Chart-based quiz items
........

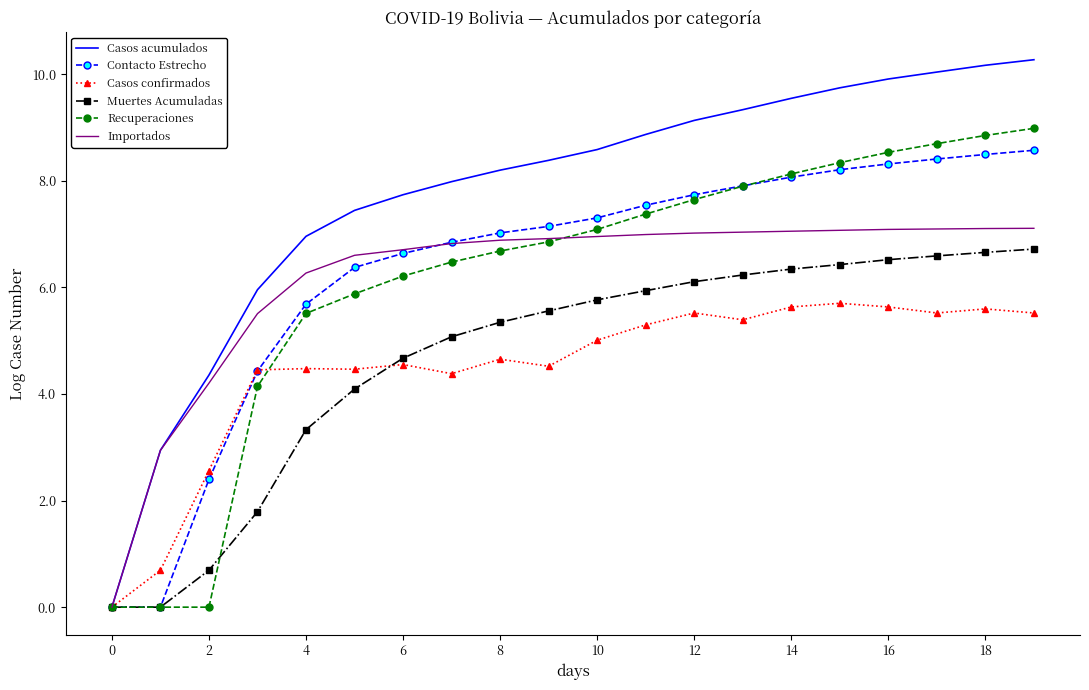

Which series has the largest total across all categories?

Casos acumulados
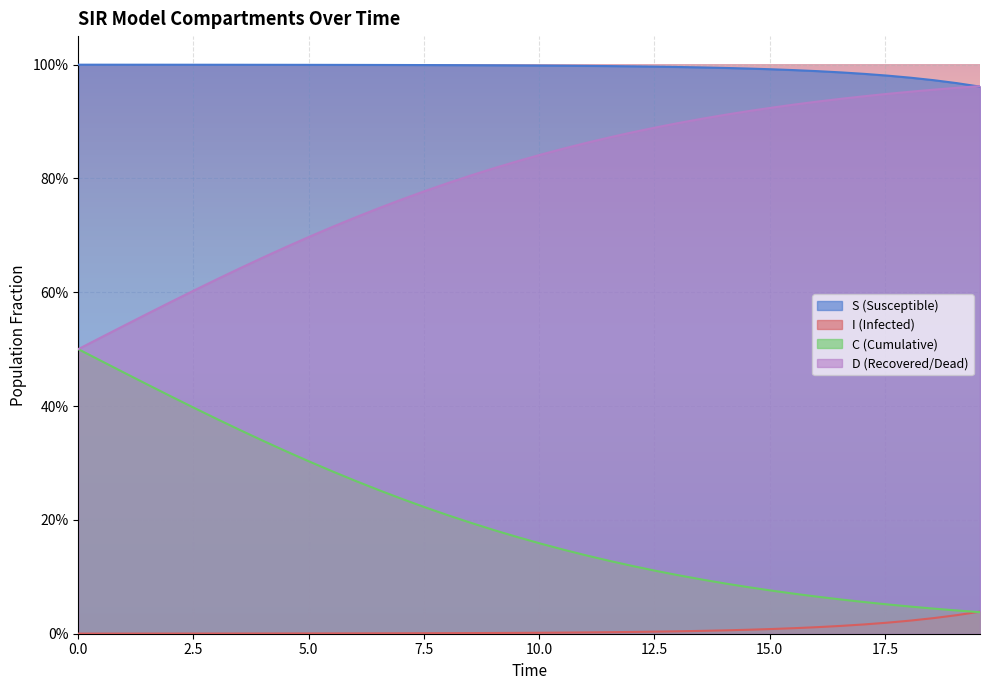

List the series in order of their peak value, lowest first.

I, C, D, S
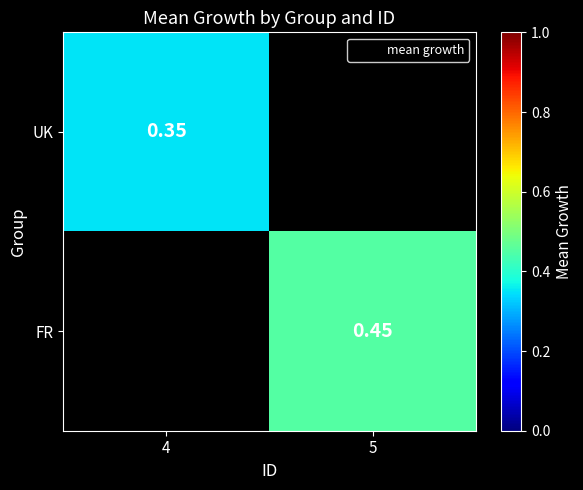

Where is UK nearest to the value 0?

4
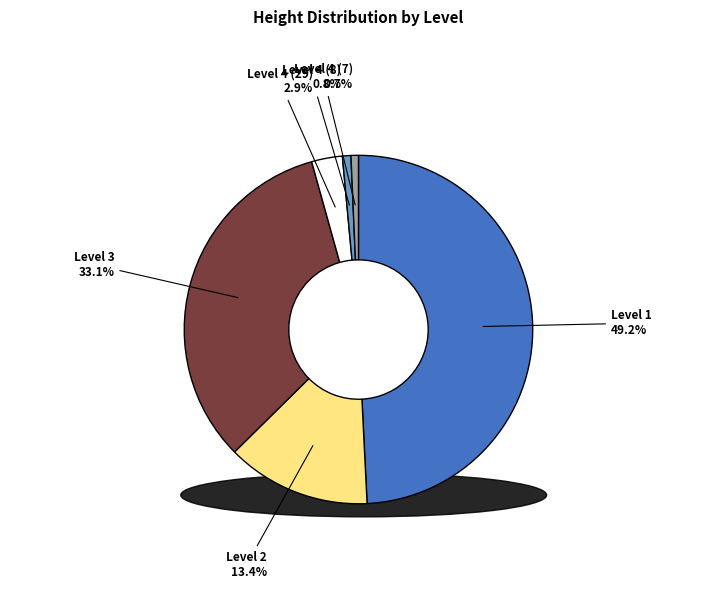

To the nearest percent, what is the difference between the largest and smallest slice percentages?

49%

........

*Directive*.
Render every line of the items above as a numbered list, skipping blank lines and leaving out the pictures.

*Output of the exercise*.
1. Which series has the largest total across all categories?
2. Casos acumulados
3. List the series in order of their peak value, lowest first.
4. I, C, D, S
5. Where is UK nearest to the value 0?
6. 4
7. To the nearest percent, what is the difference between the largest and smallest slice percentages?
8. 49%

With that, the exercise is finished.